Electrolysis of Water - Equations

Equations

In pure water at the negatively charged cathode, a reduction reaction takes place, with electrons (e−) from the cathode being given to hydrogen cations to form hydrogen gas (the half reaction balanced with acid):

Reduction at cathode: 2 H+(aq) + 2e− → H₂(g)

At the positively charged anode, an oxidation reaction occurs, generating oxygen gas and giving electrons to the anode to complete the circuit:

Anode (oxidation): 2 H₂O(l) → O₂(g) + 4 H+(aq) + 4e−

The same half reactions can also be balanced with base as listed below. Not all half reactions must be balanced with acid or base. Many do, like the oxidation or reduction of water listed here. To add half reactions they must both be balanced with either acid or base.

Cathode (reduction): 2 H₂O(l) + 2e− → H₂(g) + 2 OH-(aq)

Anode (oxidation): 4 OH- (aq) → O₂(g) + 2 H₂O(l) + 4 e−

Combining either half reaction pair yields the same overall decomposition of water into oxygen and hydrogen:

Overall reaction: 2 H₂O(l) → 2 H₂(g) + O₂(g)

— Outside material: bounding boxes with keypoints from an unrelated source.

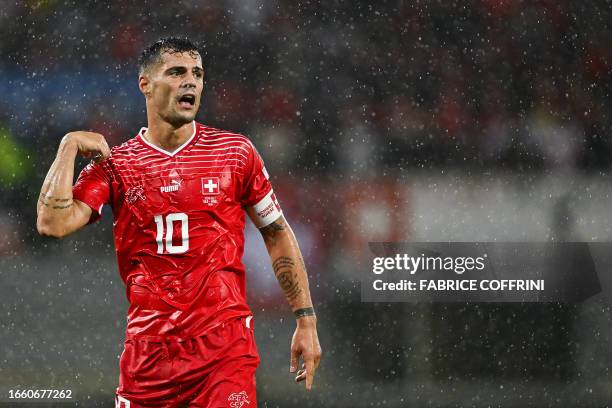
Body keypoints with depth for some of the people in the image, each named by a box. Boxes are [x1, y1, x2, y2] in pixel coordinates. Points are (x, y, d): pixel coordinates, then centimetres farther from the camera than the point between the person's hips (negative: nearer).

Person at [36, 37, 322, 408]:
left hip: (225, 345, -1)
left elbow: (277, 234, 11)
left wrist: (306, 320, 7)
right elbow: (53, 223, -9)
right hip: (147, 348, 1)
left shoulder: (234, 152, 4)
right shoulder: (114, 165, 4)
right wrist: (70, 147, -6)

The number of hydrogen molecules produced is thus twice the number of oxygen molecules. Assuming equal temperature and pressure for both gases, the produced hydrogen gas has therefore twice the volume of the produced oxygen gas. The number of electrons pushed through the water is twice the number of generated hydrogen molecules and four times the number of generated oxygen molecules.